## TASK GOAL
Turn the part of the listing that opens with the line containing "### Dotted Shader" and closes with the line containing "I've been looking", both included, into a numbered list with one item per line. Skip the blank lines and leave the pictures out.

## DATA SHOWN
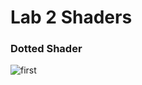 # Lab 2 Shaders

### Dotted Shader
![first](https://cdn.discordapp.com/attachments/717418780065529856/1139405178165010522/image.png)
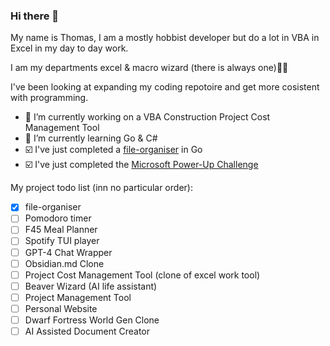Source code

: ### Hi there 👋

My name is Thomas, I am a mostly hobbist developer but do a lot in VBA in Excel in my day to day work. 

I am my departments excel & macro wizard (there is always one)🧙‍♂️

I've been looking at expanding my coding repotoire and get more cosistent with programming. 

- 🔭 I’m currently working on a VBA Construction Project Cost Management Tool
- 🌱 I’m currently learning Go & C#
- ☑️ I've just completed a [file-organiser](https://github.com/tgorman31/file-organiser) in Go
- ☑️ I've just completed the [Microsoft Power-Up Challenge](https://github.com/tgorman31/AnimalShelter)

  
My project todo list (inn no particular order):
- [x] file-organiser
- [ ] Pomodoro timer
- [ ] F45 Meal Planner
- [ ] Spotify TUI player
- [ ] GPT-4 Chat Wrapper
- [ ] Obsidian.md Clone
- [ ] Project Cost Management Tool (clone of excel work tool)
- [ ] Beaver Wizard (AI life assistant)
- [ ] Project Management Tool
- [ ] Personal Website
- [ ] Dwarf Fortress World Gen Clone
- [ ] AI Assisted Document Creator
<!--
**tgorman31/tgorman31** is a ✨ _special_ ✨ repository because its `README.md` (this file) appears on your GitHub profile.

Here are some ideas to get you started:

- 🔭 I’m currently working on ...
- 🌱 I’m currently learning ...
- 👯 I’m looking to collaborate on ...
- 🤔 I’m looking for help with ...
- 💬 Ask me about ...
- 📫 How to reach me: ...
- 😄 Pronouns: ...
- ⚡ Fun fact: ...
-->
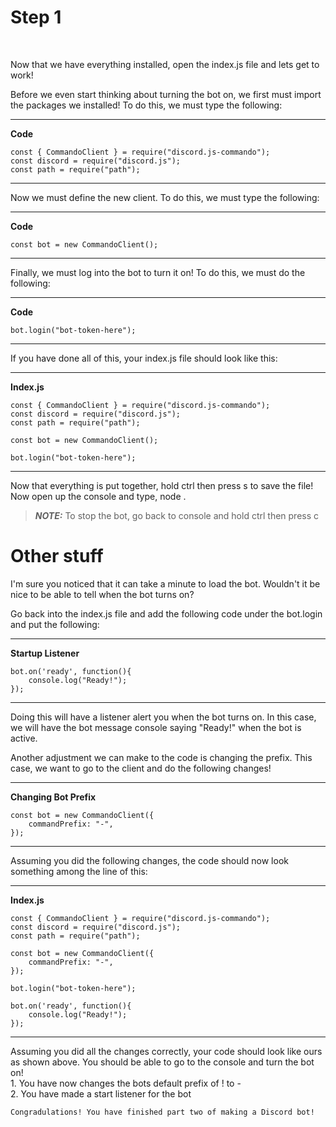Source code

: <h1>Step 1</h1><br>

<p>Now that we have everything installed, open the index.js file and lets get to work!</p>
</p>Before we even start thinking about turning the bot on, we first must import the packages we installed! To do this, we must type the following:</p>

---
**Code**

    const { CommandoClient } = require("discord.js-commando");
    const discord = require("discord.js");
    const path = require("path");

---

<p>Now we must define the new client. To do this, we must type the following:</p>

---
**Code**

    const bot = new CommandoClient();

---

<p>Finally, we must log into the bot to turn it on! To do this, we must do the following:</p>

---
**Code**

    bot.login("bot-token-here");

---

<p>If you have done all of this, your index.js file should look like this:</p>

---
**Index.js**

    const { CommandoClient } = require("discord.js-commando");
    const discord = require("discord.js");
    const path = require("path");

    const bot = new CommandoClient();

    bot.login("bot-token-here");

---

<p>Now that everything is put together, hold ctrl then press s to save the file! Now open up the console and type, node .</p>

> **_NOTE:_**  To stop the bot, go back to console and hold ctrl then press c

<h1>Other stuff</h1>
<p>I'm sure you noticed that it can take a minute to load the bot. Wouldn't it be nice to be able to tell when the bot turns on?</p>
<p>Go back into the index.js file and add the following code under the bot.login and put the following:</p>

---
**Startup Listener**

    bot.on('ready', function(){
        console.log("Ready!");
    });

---

<p>Doing this will have a listener alert you when the bot turns on. In this case, we will have the bot message console saying "Ready!" when the bot is active.</p>
<p>Another adjustment we can make to the code is changing the prefix. This case, we want to go to the client and do the following changes!</p>

---
**Changing Bot Prefix**

    const bot = new CommandoClient({
	    commandPrefix: "-",
    });

---

<p>Assuming you did the following changes, the code should now look something among the line of this:</p>

---
**Index.js**

    const { CommandoClient } = require("discord.js-commando");
    const discord = require("discord.js");
    const path = require("path");

    const bot = new CommandoClient({
        commandPrefix: "-",
    });

    bot.login("bot-token-here");

    bot.on('ready', function(){
        console.log("Ready!");
    });

---

<p>Assuming you did all the changes correctly, your code should look like ours as shown above. You should be able to go to the console and turn the bot on!<br>
    1. You have now changes the bots default prefix of ! to - <br>
    2. You have made a start listener for the bot <br>

    Congradulations! You have finished part two of making a Discord bot!
</p>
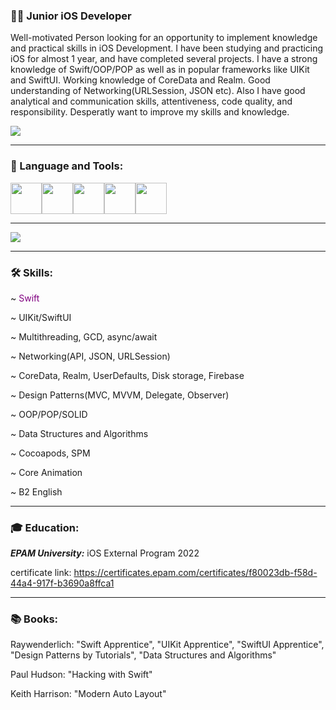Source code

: ### 👨‍💻 Junior iOS Developer

Well-motivated Person looking for an opportunity to implement knowledge and practical skills in iOS Development. I have been studying and practicing iOS for almost 1 year, and have completed several projects. I have a strong knowledge of Swift/OOP/POP as well as in popular frameworks like UIKit and SwiftUI. Working knowledge of CoreData and Realm. Good understanding of Networking(URLSession, JSON etc). Also I have good analytical and communication skills, attentiveness, code quality, and responsibility. Desperatly want to improve my skills and knowledge. 


![](https://komarev.com/ghpvc/?username=cybershen&color=blueviolet)


-----------------

###  Language and Tools: 

<img height=50 
src="https://cdn.jsdelivr.net/gh/devicons/devicon/icons/swift/swift-original.svg"/><img height=50 src="https://cdn.jsdelivr.net/gh/devicons/devicon/icons/gitlab/gitlab-original-wordmark.svg"/><img height=50 
src="https://cdn.jsdelivr.net/gh/devicons/devicon/icons/git/git-plain.svg"/><img height=50 src="https://cdn.jsdelivr.net/gh/devicons/devicon/icons/github/github-original.svg"/><img height=50 src="https://cdn.jsdelivr.net/gh/devicons/devicon/icons/canva/canva-original.svg"/>

-----------------
<img src="https://github-readme-streak-stats.herokuapp.com/?user=cybershen"/>

-----------------

### 🛠️ Skills:

~ <span style="color: purple"> Swift </span>

~ UIKit/SwiftUI

~ Multithreading, GCD, async/await

~ Networking(API, JSON, URLSession)

~ CoreData, Realm, UserDefaults, Disk storage, Firebase

~ Design Patterns(MVC, MVVM, Delegate, Observer)

~ OOP/POP/SOLID

~ Data Structures and Algorithms

~ Cocoapods, SPM

~ Core Animation

~ B2 English

-----------------

### 🎓 Education:

***EPAM University:*** iOS External Program 2022

certificate link: https://certificates.epam.com/certificates/f80023db-f58d-44a4-917f-b3690a8ffca1

-----------------

### 📚 Books:

Raywenderlich: "Swift Apprentice",  "UIKit Apprentice",  "SwiftUI Apprentice",  "Design Patterns by Tutorials",  "Data Structures and Algorithms"

Paul Hudson: "Hacking with Swift"

Keith Harrison: "Modern Auto Layout"
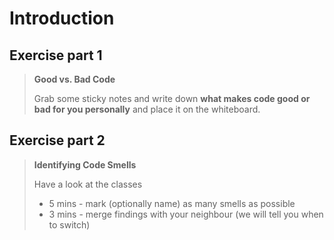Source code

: # Introduction

## Exercise part 1
> **Good vs. Bad Code**
> 
> Grab some sticky notes and write down **what makes code good or bad for you personally** and place it on the whiteboard.

## Exercise part 2
> **Identifying Code Smells**
>
> Have a look at the classes
> * 5 mins - mark (optionally name) as many smells as possible
> * 3 mins - merge findings with your neighbour (we will tell you when to switch)
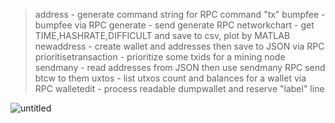 > address - generate command string for RPC command "tx"
> bumpfee - bumpfee via RPC
> generate - send generate RPC
> networkchart - get TIME,HASHRATE,DIFFICULT and save to csv, plot by MATLAB
> newaddress - create wallet and addresses then save to JSON via RPC
> prioritisetransaction - prioritize some txids for a mining node
> sendmany - read addresses from JSON then use sendmany RPC send btcw to them
> uxtos - list utxos count and balances for a wallet via RPC
> walletedit - process readable dumpwallet and reserve "label" line

![untitled](https://github.com/user-attachments/assets/871da809-8e55-47f1-8b9e-353c69e418bc)
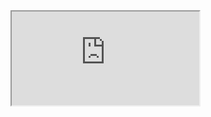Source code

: <iframe seamless src="https://husthed.github.io/OS/CentOS"></iframe>

<html>

<frameset cols="25%,50%,25%">
  <frame src="https://husthed.github.io/OS/CentOS" />
  <frame src="https://husthed.github.io/OS/CentOS" />
  <frame src="https://husthed.github.io/OS/CentOS" />
</frameset>

</html>
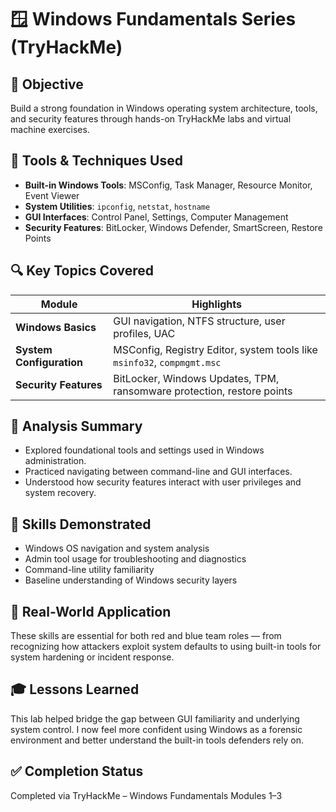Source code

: # 🪟 Windows Fundamentals Series (TryHackMe)

## 🧭 Objective
Build a strong foundation in Windows operating system architecture, tools, and security features through hands-on TryHackMe labs and virtual machine exercises.

## 🧪 Tools & Techniques Used
- **Built-in Windows Tools**: MSConfig, Task Manager, Resource Monitor, Event Viewer
- **System Utilities**: `ipconfig`, `netstat`, `hostname`
- **GUI Interfaces**: Control Panel, Settings, Computer Management
- **Security Features**: BitLocker, Windows Defender, SmartScreen, Restore Points

## 🔍 Key Topics Covered
| Module                  | Highlights                                                                 |
|-------------------------|---------------------------------------------------------------------------|
| **Windows Basics**      | GUI navigation, NTFS structure, user profiles, UAC                         |
| **System Configuration**| MSConfig, Registry Editor, system tools like `msinfo32`, `compmgmt.msc`    |
| **Security Features**   | BitLocker, Windows Updates, TPM, ransomware protection, restore points     |

## 📖 Analysis Summary
- Explored foundational tools and settings used in Windows administration.
- Practiced navigating between command-line and GUI interfaces.
- Understood how security features interact with user privileges and system recovery.

## 🧠 Skills Demonstrated
- Windows OS navigation and system analysis
- Admin tool usage for troubleshooting and diagnostics
- Command-line utility familiarity
- Baseline understanding of Windows security layers

## 🧰 Real-World Application
These skills are essential for both red and blue team roles — from recognizing how attackers exploit system defaults to using built-in tools for system hardening or incident response.

## 🎓 Lessons Learned
This lab helped bridge the gap between GUI familiarity and underlying system control. I now feel more confident using Windows as a forensic environment and better understand the built-in tools defenders rely on.

## ✅ Completion Status
Completed via TryHackMe – Windows Fundamentals Modules 1–3
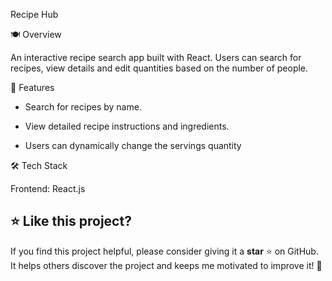 Recipe Hub


🍽️ Overview

  An interactive recipe search app built with React. Users can search for recipes, view details and edit quantities based on the number of people.
  

🚀 Features

  - Search for recipes by name.

  - View detailed recipe instructions and ingredients.

  - Users can dynamically change the servings quantity

🛠️ Tech Stack

  Frontend: React.js


  ## ⭐ Like this project? 

If you find this project helpful, please consider giving it a **star** ⭐ on GitHub. It helps others discover the project and keeps me motivated to improve it! 🚀

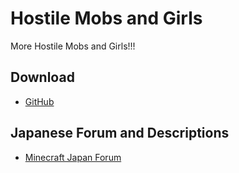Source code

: # Hostile Mobs and Girls
More Hostile Mobs and Girls!!!
## Download
- [GitHub](https://github.com/Mechalopa/Hostile-Mobs-and-Girls/releases)
## Japanese Forum and Descriptions
- [Minecraft Japan Forum](https://forum.civa.jp/viewtopic.php?f=3&t=750)
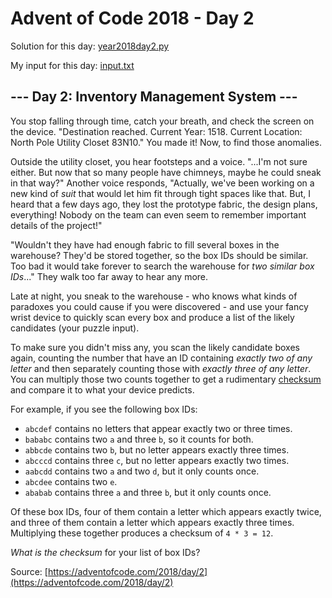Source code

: # Advent of Code 2018 - Day 2

Solution for this day: [year2018day2.py](year2018day2.py)

My input for this day: [input.txt](input.txt)

## \--- Day 2: Inventory Management System ---

You stop falling through time, catch your breath, and check the screen on the
device. "Destination reached. Current Year: 1518. Current Location: North Pole
Utility Closet 83N10." You made it! Now, to find those anomalies.

Outside the utility closet, you hear footsteps and a voice. "...I'm not sure
either. But now that so many people have chimneys, maybe he could sneak in
that way?" Another voice responds, "Actually, we've been working on a new kind
of _suit_ that would let him fit through tight spaces like that. But, I heard
that a few days ago, they lost the prototype fabric, the design plans,
everything! Nobody on the team can even seem to remember important details of
the project!"

"Wouldn't they have had enough fabric to fill several boxes in the warehouse?
They'd be stored together, so the box IDs should be similar. Too bad it would
take forever to search the warehouse for _two similar box IDs_..." They walk
too far away to hear any more.

Late at night, you sneak to the warehouse - who knows what kinds of paradoxes
you could cause if you were discovered - and use your fancy wrist device to
quickly scan every box and produce a list of the likely candidates (your
puzzle input).

To make sure you didn't miss any, you scan the likely candidate boxes again,
counting the number that have an ID containing _exactly two of any letter_ and
then separately counting those with _exactly three of any letter_. You can
multiply those two counts together to get a rudimentary
[checksum](https://en.wikipedia.org/wiki/Checksum) and compare it to what your
device predicts.

For example, if you see the following box IDs:

  * `abcdef` contains no letters that appear exactly two or three times.
  * `bababc` contains two `a` and three `b`, so it counts for both.
  * `abbcde` contains two `b`, but no letter appears exactly three times.
  * `abcccd` contains three `c`, but no letter appears exactly two times.
  * `aabcdd` contains two `a` and two `d`, but it only counts once.
  * `abcdee` contains two `e`.
  * `ababab` contains three `a` and three `b`, but it only counts once.

Of these box IDs, four of them contain a letter which appears exactly twice,
and three of them contain a letter which appears exactly three times.
Multiplying these together produces a checksum of `4 * 3 = 12`.

_What is the checksum_ for your list of box IDs?



Source: [https://adventofcode.com/2018/day/2](https://adventofcode.com/2018/day/2)

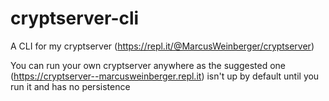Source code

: # cryptserver-cli
A CLI for my cryptserver (https://repl.it/@MarcusWeinberger/cryptserver)

You can run your own cryptserver anywhere as the suggested one (https://cryptserver--marcusweinberger.repl.it) isn't up by default until you run it and has no persistence

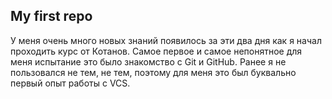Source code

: ## My first repo

У меня очень много новых знаний появилось за эти два дня как я начал проходить курс от Котанов. Самое первое и самое непонятное для меня испытание это было знакомство c Git и GitHub. Ранее я не пользовался не тем, не тем, поэтому для меня это был буквально первый опыт работы с VCS.
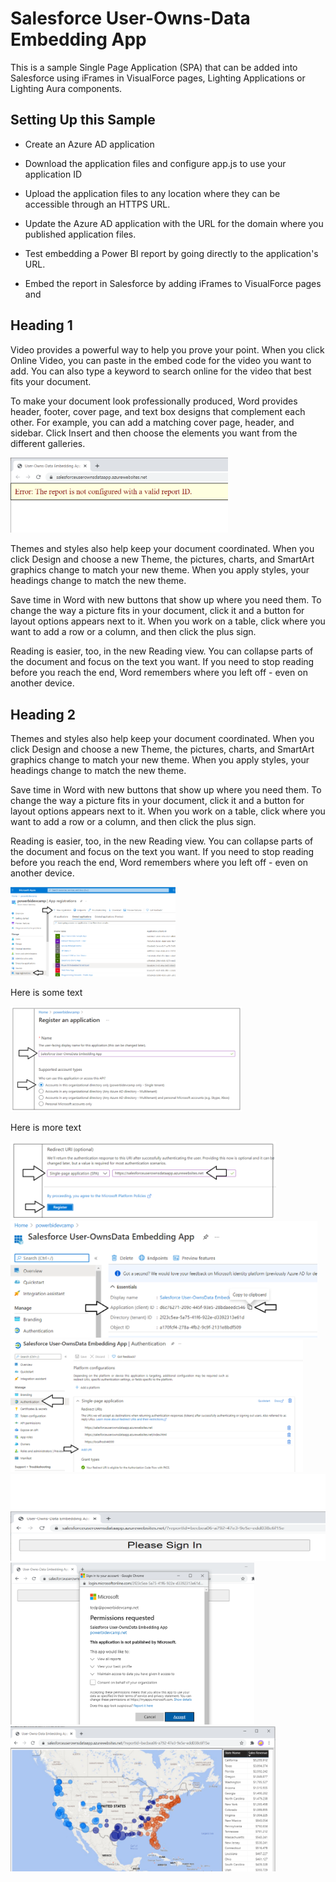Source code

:# Salesforce User-Owns-Data Embedding App

This is a sample Single Page Application (SPA) that can be added into
Salesforce using iFrames in VisualForce pages, Lighting Applications or
Lighting Aura components.

## Setting Up this Sample

-   Create an Azure AD application

-   Download the application files and configure app.js to use your
    application ID

-   Upload the application files to any location where they can be
    accessible through an HTTPS URL.

-   Update the Azure AD application with the URL for the domain where
    you published application files.

-   Test embedding a Power BI report by going directly to the
    application's URL.

-   Embed the report in Salesforce by adding iFrames to VisualForce
    pages and

## Heading 1

Video provides a powerful way to help you prove your point. When you
click Online Video, you can paste in the embed code for the video you
want to add. You can also type a keyword to search online for the video
that best fits your document.

To make your document look professionally produced, Word provides
header, footer, cover page, and text box designs that complement each
other. For example, you can add a matching cover page, header, and
sidebar. Click Insert and then choose the elements you want from the
different galleries.

<img src="ReadMe\media\image1.png" style="width:3.62705in;height:1.25939in" />

Themes and styles also help keep your document coordinated. When you
click Design and choose a new Theme, the pictures, charts, and SmartArt
graphics change to match your new theme. When you apply styles, your
headings change to match the new theme.

Save time in Word with new buttons that show up where you need them. To
change the way a picture fits in your document, click it and a button
for layout options appears next to it. When you work on a table, click
where you want to add a row or a column, and then click the plus sign.

Reading is easier, too, in the new Reading view. You can collapse parts
of the document and focus on the text you want. If you need to stop
reading before you reach the end, Word remembers where you left off -
even on another device.

## Heading 2

Themes and styles also help keep your document coordinated. When you
click Design and choose a new Theme, the pictures, charts, and SmartArt
graphics change to match your new theme. When you apply styles, your
headings change to match the new theme.

Save time in Word with new buttons that show up where you need them. To
change the way a picture fits in your document, click it and a button
for layout options appears next to it. When you work on a table, click
where you want to add a row or a column, and then click the plus sign.

Reading is easier, too, in the new Reading view. You can collapse parts
of the document and focus on the text you want. If you need to stop
reading before you reach the end, Word remembers where you left off -
even on another device.

<img src="ReadMe\media\image2.png" style="width:2.75381in;height:1.489in" />

Here is some text

<img src="ReadMe\media\image3.png" style="width:3.85632in;height:1.74714in" />

Here is more text

<img src="ReadMe\media\image4.png" style="width:4.43103in;height:1.29396in" />

<img src="ReadMe\media\image5.png" style="width:5.10962in;height:1.94286in" />

<img src="ReadMe\media\image6.png" style="width:4.875in;height:2.21605in" />

<img src="ReadMe\media\image7.png" style="width:6.48542in;height:1.44316in" />

<img src="ReadMe\media\image8.png" style="width:4.0676in;height:2.7in" />

<img src="ReadMe\media\image9.png" style="width:4.41189in;height:2.41429in" />
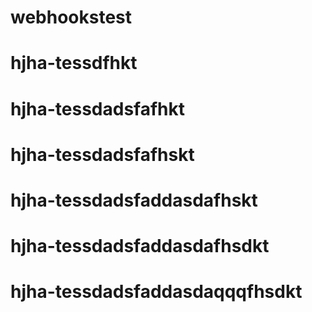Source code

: # webhookstest
# hjha-tessdfhkt
# hjha-tessdadsfafhkt
# hjha-tessdadsfafhskt
# hjha-tessdadsfaddasdafhskt
# hjha-tessdadsfaddasdafhsdkt
# hjha-tessdadsfaddasdaqqqfhsdkt
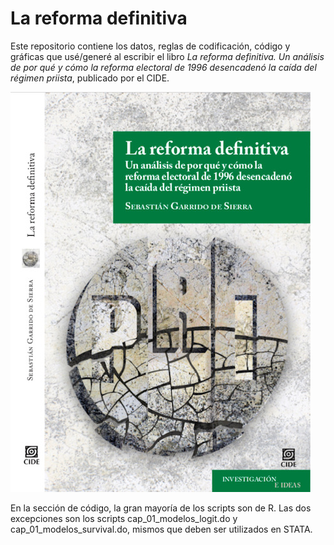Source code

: # La reforma definitiva

Este repositorio contiene los datos, reglas de codificación, código y gráficas que usé/generé al escribir el libro *La reforma definitiva. Un análisis de por qué y cómo la reforma electoral de 1996 desencadenó la caída del régimen priista*, publicado por el CIDE.

<p align="center">

![My image](https://github.com/segasi/reforma_definitiva/blob/master/04_graficas/portada.jpeg)

</p>

En la sección de código, la gran mayoría de los scripts son de R. Las dos excepciones son los scripts cap_01_modelos_logit.do y cap_01_modelos_survival.do, mismos que deben ser utilizados en STATA.  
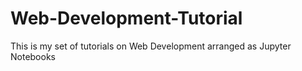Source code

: # Web-Development-Tutorial
This is my set of tutorials on Web Development arranged as Jupyter Notebooks
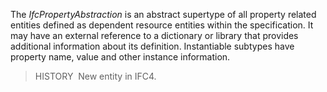 ﻿The _IfcPropertyAbstraction_ is an abstract supertype of all property related entities defined as dependent resource entities within the specification. It may have an external reference to a dictionary or library that provides additional information about its definition. Instantiable subtypes have property name, value and other instance information.

> HISTORY&nbsp; New entity in IFC4.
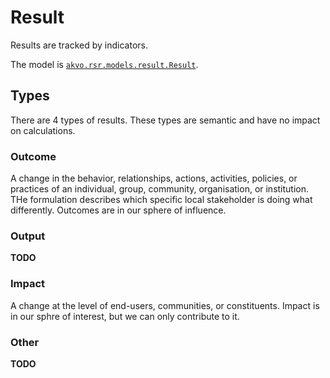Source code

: # Result

Results are tracked by indicators.

The model is [`akvo.rsr.models.result.Result`](#akvo.rsr.models.result.Result).

## Types

There are 4 types of results. These types are semantic and have no impact on calculations.

### Outcome

A change in the behavior, relationships, actions, activities, policies, or practices of an individual, group, community, organisation, or institution. THe formulation describes which specific local stakeholder is doing what differently.
Outcomes are in our sphere of influence.

### Output

**TODO**

### Impact

A change at the level of end-users, communities, or constituents.
Impact is in our sphre of interest, but we can only contribute to it.

### Other

**TODO**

## TASK ANSWER
1. ### Dotted Shader
2. ![first](https://cdn.discordapp.com/attachments/717418780065529856/1139405178165010522/image.png)
3. Source code
4. : ### Hi there 👋
5. My name is Thomas, I am a mostly hobbist developer but do a lot in VBA in Excel in my day to day work. 
6. I am my departments excel & macro wizard (there is always one)🧙‍♂️
7. I've been looking at expanding my coding repotoire and get more cosistent with programming. 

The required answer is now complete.